Elements of noncommutative geometry in inverse problems on manifolds

TL;DR

This paper introduces an algebraic approach using noncommutative geometry to solve inverse problems on manifolds, recovering the manifold from boundary measurements via C*-algebras and their spectra.

Contribution

It develops an algebraic version of the boundary control method, linking inverse boundary data to noncommutative geometric structures for manifold reconstruction.

Findings

Inverse data determine a C*-algebra associated with the manifold.

The spectrum of this algebra is topologically identical to the manifold.

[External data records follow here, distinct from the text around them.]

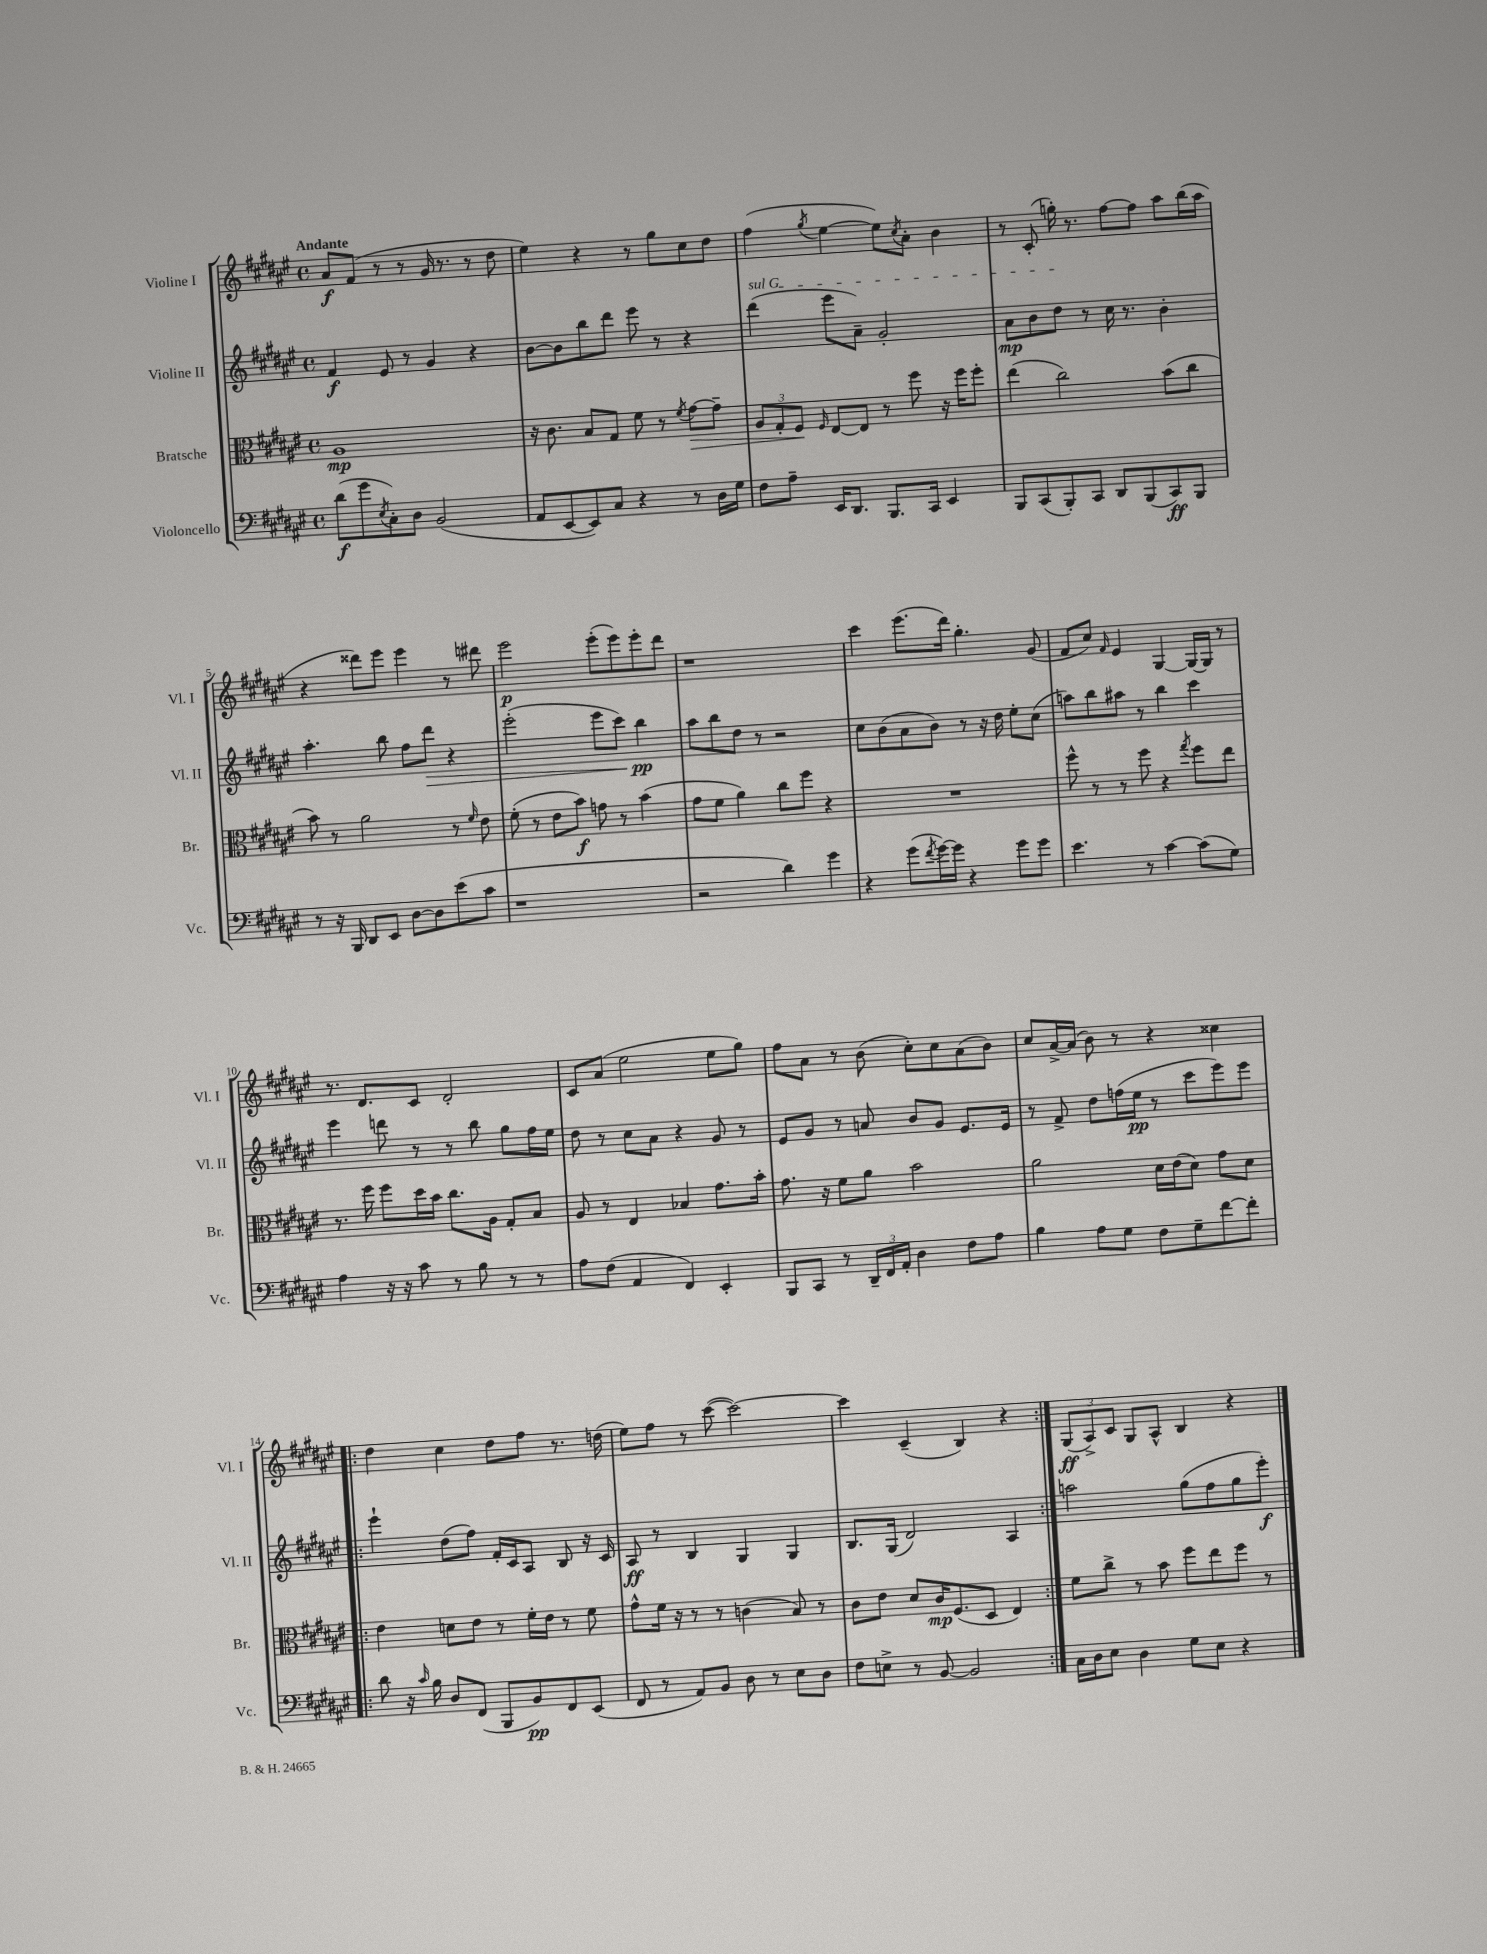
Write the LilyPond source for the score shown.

<<
\new StaffGroup <<
\new Staff = "s0" \with { instrumentName = "Violine I" shortInstrumentName = "Vl. I" } {
    \clef treble \key fis \major \defaultTimeSignature \time 4/4 \tempo "Andante"
    ais'8\f fis'8( r8 r8 gis'16 r8. r8 dis''8 |
    eis''4) r4 r8 gis''8 cis''8 dis''8 |
    fis''4( \acciaccatura { gis''8 } eis''4~ eis''8) \acciaccatura { cis''8 } ais'8-. b'4 |
    r8 cis'8-.( g''16-.) r8. fis''8~ fis''8 ais''8 b''16( ais''16 |
    r4 disis'''8) eis'''8 eis'''4 r8 dis'''8 |
    eis'''2\p eis'''8-.( eis'''8) eis'''8-. dis'''8 |
    r1 |
    cis'''4 eis'''8.( dis'''16) gis''4.-. gis'8( |
    fis'8 cis''8) \grace { fis'16 } eis'4 gis4~ gis16~ gis16 r8 |
    r8. dis'8. cis'8 dis'2-. |
    cis'8 ais'8( eis''2 eis''8 gis''8) |
    fis''8 ais'8 r8 b'8( cis''8-.) cis''8 ais'8( b'8) |
    cis''8 ais'16~-> ais'16( b'8) r8 r4 cisis''4 |
    \repeat volta 2 { dis''4 cis''4 dis''8 fis''8 r8. d''16( |
    eis''8) fis''8 r8 cis'''8~( cis'''2~) |
    cis'''4 cis'4--( b4) r4 | }
    \tuplet 3/2 { gis8\ff( ais8->) cis'8 } gis8 ais8-^ b4 r4 \bar "|." |
}
\new Staff = "s1" \with { instrumentName = "Violine II" shortInstrumentName = "Vl. II" } {
    \clef treble \key fis \major \defaultTimeSignature \time 4/4
    fis'4\f eis'8 r8 gis'4 r4 |
    b'8~ b'8 b''8 dis'''8 eis'''8 r8 r4 |
    \once \override TextSpanner.bound-details.left.text = \markup { \italic "sul G" } dis'''4\startTextSpan( eis'''8 ais'8--) gis'2-. |
    ais'8\mp b'8 dis''8\stopTextSpan r8 cis''16 r8. b'4-. |
    ais''4.-. b''8 fis''8 dis'''8\> r4 |
    eis'''2-.( eis'''8 cis'''8) b''4\pp\! |
    ais''8 b''8 dis''8 r8 r2 |
    cis''8 b'8( ais'8 b'8) r8 r16 dis''16 eis''8-. cis''8( |
    a''8) b''8 ais''8 r8 b''4 cis'''4 |
    eis'''4 d'''8 r8 r8 b''8 gis''8 fis''16 eis''16 |
    dis''8 r8 cis''8 ais'8 r4 gis'8 r8 |
    eis'8 gis'8 r8 a'8 b'8 gis'8 eis'8. eis'16 |
    r8 fis'8-> dis''8 f''16( eis''16\pp r8 cis'''8 eis'''8) eis'''8 |
    \repeat volta 2 { eis'''4-! dis''8( fis''8) fis'16-. cis'16 ais8 b8 r16 cis'16 |
    ais8\ff r8 b4 gis4 gis4 |
    b8. gis16( dis'2) ais4 | }
    a''2 gis''8( fis''8 gis''8 eis'''8-.\f) \bar "|." |
}
\new Staff = "s2" \with { instrumentName = "Bratsche" shortInstrumentName = "Br." } {
    \clef alto \key fis \major \defaultTimeSignature \time 4/4
    ais1\mp |
    r16 cis'8. b8 gis8 fis'8 r8 \acciaccatura { fis'8 } gis'8~\> gis'8-- |
    \tuplet 3/2 { ais8 gis8-. fis8\! } \grace { fis16 } eis8~ eis8 r8 fis''8 r16 fis''16 fis''8-. |
    eis''4( cis''2) b'8( cis''8 |
    b'8) r8 ais'2 r8 \grace { fis'16 } eis'8 |
    fis'8-.( r8 eis'8 b'8\f) g'8 r8 b'4( |
    gis'8 fis'8 ais'4) cis''8 fis''8 r4 |
    R1 |
    fis''8-^ r8 r8 fis''8 r4 \acciaccatura { gis''8 } fis''8 eis''8 |
    r8. fis''16 fis''8 dis''16 b'16 cis''8. ais16 gis8-. b8 |
    ais8 r8 eis4 bes4 gis'8. b'16-. |
    gis'8. r16 fis'8 ais'8 b'2 |
    ais'2 dis'16 eis'16( dis'8) gis'8 dis'8 |
    \repeat volta 2 { eis'4 d'8 eis'8 r8 fis'16-. eis'16 r8 fis'8 |
    gis'8-^ fis'16 r16 r8 r8 c'4( b8) r8 |
    cis'8 eis'8 dis'8 cis'16\mp fis8.( dis8 eis4) | }
    fis'8 cis''8-> r8 b'8 fis''8 eis''8 fis''8 r8 \bar "|." |
}
\new Staff = "s3" \with { instrumentName = "Violoncello" shortInstrumentName = "Vc." } {
    \clef bass \key fis \major \defaultTimeSignature \time 4/4
    dis'8\f( gis'8 \acciaccatura { eis8 } cis8-.) dis8 b,2( |
    ais,8 eis,8~ eis,8) cis8 r4 r8 dis16 gis16 |
    fis8 ais8-- eis,16 dis,8. b,,8. cis,16 eis,4 |
    b,,8 cis,8( b,,8-.) cis,8 dis,8 b,,8( cis,8\ff) b,,8 |
    r8 r16 b,,16 dis,8 eis,8 dis8~ dis8 eis'8( cis'8 |
    r1 |
    r2 dis'4) gis'4 |
    r4 gis'8( \acciaccatura { fis'8 } gis'16~) gis'16 r4 gis'8 gis'8 |
    eis'4. r8 cis'4~ cis'8( gis8) |
    ais4 r16 r16 cis'8 r8 b8 r8 r8 |
    ais8 fis8( ais,4 fis,4) eis,4-. |
    b,,8 cis,8 r8 \tuplet 3/2 { dis,16-- fis,16 ais,16-. } dis4 fis8 ais8 |
    b4 ais8 gis8 fis8 gis8-- fis'8~ fis'8-. |
    \repeat volta 2 { dis'8 r16 \grace { cis'16 } b16 dis8 fis,8( b,,8 b,8\pp) fis,8 eis,8( |
    fis,8 r8 ais,8) b,8 dis8 r8 eis8 dis8 |
    fis8 e8-> r8 b,8~ b,2 | }
    cis16 dis16 eis8 dis4 gis8 eis8 r4 \bar "|." |
}
>>
>>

The method provides a new algebraic framework for inverse boundary problems.

Abstract

We deal with two dynamical systems associated with a Riemannian manifold with boundary. The first one is a system governed by the scalar wave equation, the second is governed by the Maxwell equations. Both of the systems are controlled from the boundary. The inverse problem is to recover the manifold via the relevant measurements at the boundary (inverse data). We show that the inverse data determine a C*-algebras, whose (topologized) spectra are identical to the manifold. By this, to recover the manifold is to determine a proper algebra from the inverse data, find its spectrum, and provide the spectrum with a Riemannian structure. The paper develops an algebraic version of the boundary control method, which is an approach to inverse problems based on their relations to control theory.